I would like for https://planet.openstreetmap.org/ planet.pbf file to include blobs offsets index inside .pbf.
Backstory
I made this tool https://nightwatch.karlas.si/ that is tracking boundaries coastlines and administrative boundaries world wild, and it is updating minutely, because I wanted to be able to run on single machine with minimal hardware requirements I went with idea, to keep .pbf in place, extract coastlines and boundaries, and keep fetching .osc files and keep relevant data in LLMB key-value lookup database, which takes around 20GB so in total 100GB of storage is needed with .pbf. Extracting whole .pbf into LLMB would take 500GB+.

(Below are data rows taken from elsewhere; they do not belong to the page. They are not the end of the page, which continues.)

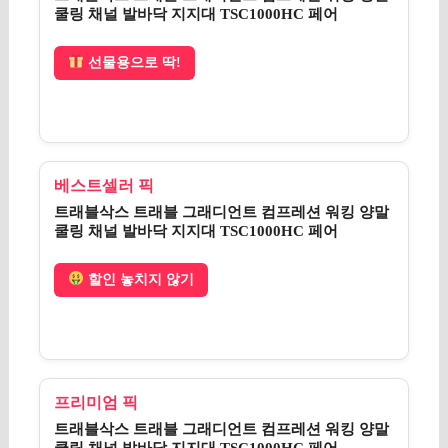
쿨링 채널 발바닥 지지대 TSC1000HC 페어
선물용으로 딱!
베스트셀러 픽
트래블삭스 트래블 그래디언트 컴프레션 워킹 양말
쿨링 채널 발바닥 지지대 TSC1000HC 페어
할인 놓치지 않기
프리미엄 픽
트래블삭스 트래블 그래디언트 컴프레션 워킹 양말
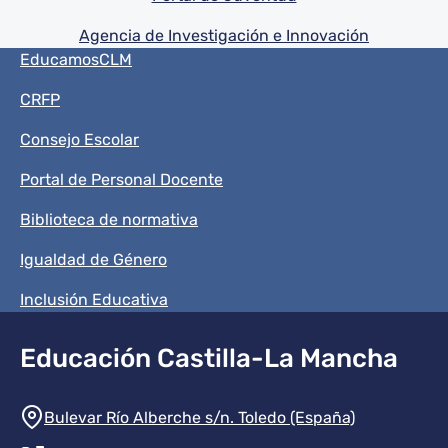
Agencia de Investigación e Innovación
Menú del pie
EducamosCLM
CRFP
Consejo Escolar
Portal de Personal Docente
Biblioteca de normativa
Igualdad de Género
Inclusión Educativa
Educación Castilla-La Mancha
Información de la institución
Bulevar Río Alberche s/n. Toledo (España)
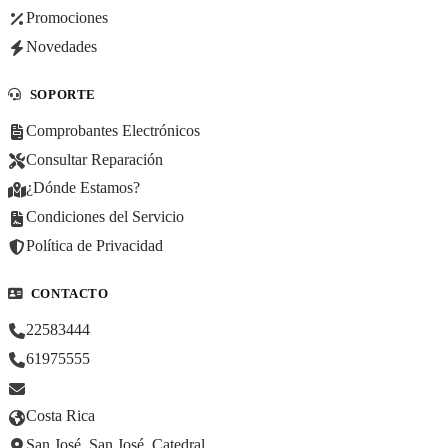
Promociones
Novedades
SOPORTE
Comprobantes Electrónicos
Consultar Reparación
¿Dónde Estamos?
Condiciones del Servicio
Política de Privacidad
CONTACTO
22583444
61975555
Costa Rica
San José, San José, Catedral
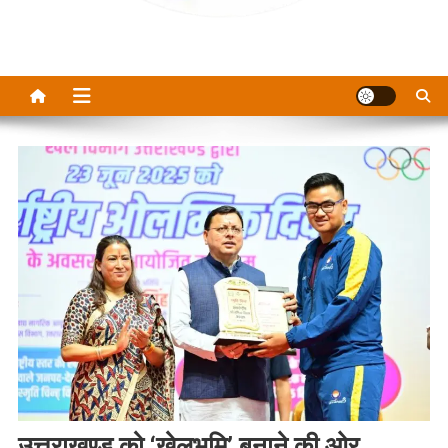
उत्तराखण्ड को ‘खेलभूमि’ बनाने की ओर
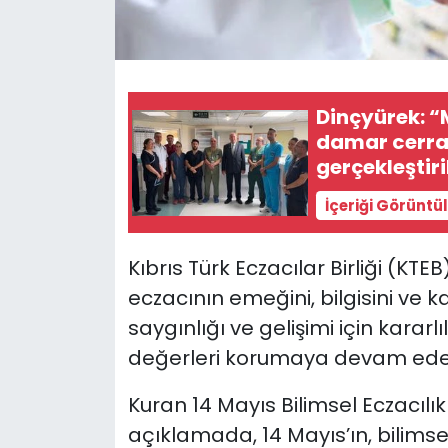
SAĞLIK
Spor
Dinçyürek: “
damar cerrah
Teknoloji
gerçekleştiri
TÜRKiYE
İçeriği Görüntü
Video Galeri
Kıbrıs Türk Eczacılar Birliği (K
eczacının emeğini, bilgisini ve 
YAŞAM
saygınlığı ve gelişimi için kararl
Yazarlar
değerleri korumaya devam edecek
Kuran 14 Mayıs Bilimsel Eczacılık
açıklamada, 14 Mayıs’ın, bilimsel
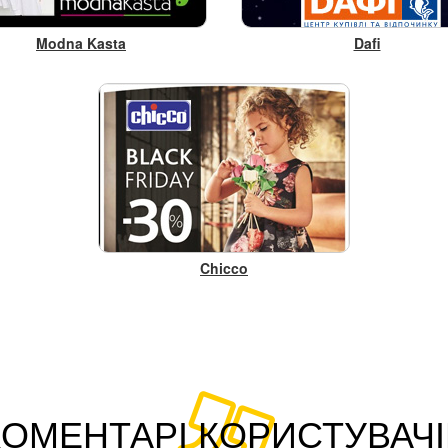
Modna Kasta
Dafi
Chicco
КОМЕНТАРІ КОРИСТУВАЧІ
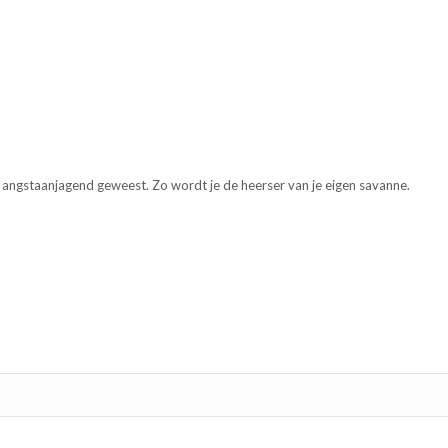
o angstaanjagend geweest. Zo wordt je de heerser van je eigen savanne.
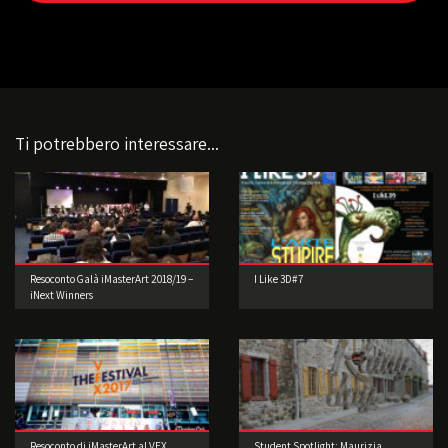
Ti potrebbero interessare...
Resoconto Galà iMasterArt 2018/19 –
I Like 3D#7
iNext Winners
Resoconto di iMasterArt al VFX
Student Spotlight: Maurizia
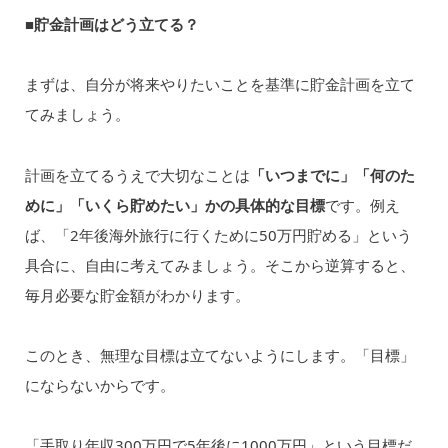
■貯金計画はどう立てる？
まずは、自分が将来やりたいことを基準に貯金計画を立て
てみましょう。
計画を立てるうえで大切なことは
「いつまでに」「何のた
めに」「いくら貯めたい」かの具体的な目標
です。例え
ば、「2年後海外旅行に行くために50万円貯める」という
具合に、自由に考えてみましょう。そこから逆算すると、
毎月必要な貯金額がわかります。
このとき、無理な目標は立てないようにします。「目標」
にならないからです。
「手取り年収300万円で5年後に1000万円」という目標だ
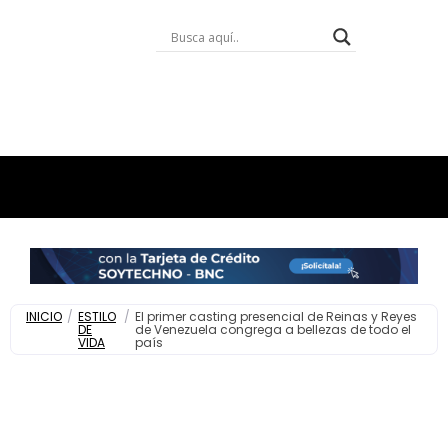
INICIO
/
ESTILO
/
El primer casting presencial de Reinas y Reyes
DE
de Venezuela congrega a bellezas de todo el
VIDA
país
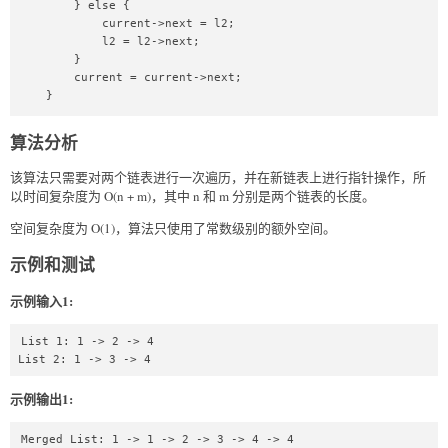
        } else {

            current->next = l2;

            l2 = l2->next;

        }

        current = current->next;

    }

    if (l1 != NULL) {

算法分析
        current->next = l1;

    }

该算法只需要对两个链表进行一次遍历，并在新链表上进行指针操作，所
以时间复杂度为 O(n + m)，其中 n 和 m 分别是两个链表的长度。
    if (l2 != NULL) {

        current->next = l2;

空间复杂度为 O(1)，算法只使用了常数级别的额外空间。
    }

示例和测试
    ListNode* result = dummy->next;

    free(dummy);

示例输入1:
    return result;

List 1: 1 -> 2 -> 4

}

List 2: 1 -> 3 -> 4
void printList(ListNode* head) {

示例输出1:
    ListNode* current = head;

    while (current != NULL) {

Merged List: 1 -> 1 -> 2 -> 3 -> 4 -> 4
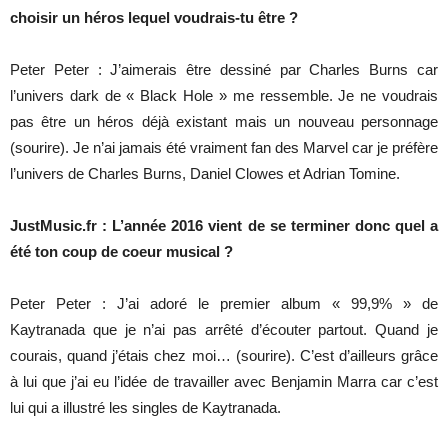
choisir un héros lequel voudrais-tu être ?
Peter Peter : J’aimerais être dessiné par Charles Burns car
l’univers dark de « Black Hole » me ressemble. Je ne voudrais
pas être un héros déjà existant mais un nouveau personnage
(sourire). Je n’ai jamais été vraiment fan des Marvel car je préfère
l’univers de Charles Burns, Daniel Clowes et Adrian Tomine.
JustMusic.fr : L’année 2016 vient de se terminer donc quel a
été ton coup de coeur musical ?
Peter Peter : J’ai adoré le premier album « 99,9% » de
Kaytranada que je n’ai pas arrêté d’écouter partout. Quand je
courais, quand j’étais chez moi… (sourire). C’est d’ailleurs grâce
à lui que j’ai eu l’idée de travailler avec Benjamin Marra car c’est
lui qui a illustré les singles de Kaytranada.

But problem appears if some way or relation references Node outside LLMB database, which means I need to look back into .pbf this takes a long time if you need to parse blob by blob to get to correct blob containing that node. So I came up with file called planet.pbf.index.
planet.pbf.index
This is simple file which has following structure:
INT32 size_of_nodes_table
ARRAY<(INT64 FirstNodeId, INT64 FileOffset)> nodes_table
INT32 size_of_ways_table
ARRAY<(INT64 FirstWayId, INT64 FileOffset)> ways_table
INT32 size_of_relations_table
ARRAY<(INT64 FirstRelationId, INT64 FileOffset)> relations_table
This file is 740KB big with planet-250303.osm.pbf and keeps going up slowly. planet-250303.osm.pbf stats:
Blobs are around 4MB big. There is 30,711 node blobs, 16,290 ways blobs and 416 relations blobs.
What it allows is binary lookup and parallel processing of .pbf files.
For example I have this helper method CalculateFileOffsets that accepts osmType
and elementIds
and returns list of file offsets and IDs contained in blob. Then multiple threads can be kicked off each focusing just on one blob and knows exactly which IDs it needs to pull out. Since each blob is 4MB this is pretty quick operation.
Other uses
While working with planet.pbf I also noticed that this would be super useful in things like Apache Spark which would allow instant processing on multiple machines, Driver in Spark cluster would parse index and immediately be able to dispatch executors and sending each offset that it needs to parse, making PBF “cloud ready” format.
What is next
I kept thinking about doing something about this for some time, and didn’t know where to start and wanted to see community feedback, hence I’m finally opening this to see what others think. I welcome also proposals on how this could be implemented in backward compatible friendly manner. Probably new blob type OSMOffsets will need to be added to existing OSMHeader
and OSMData
.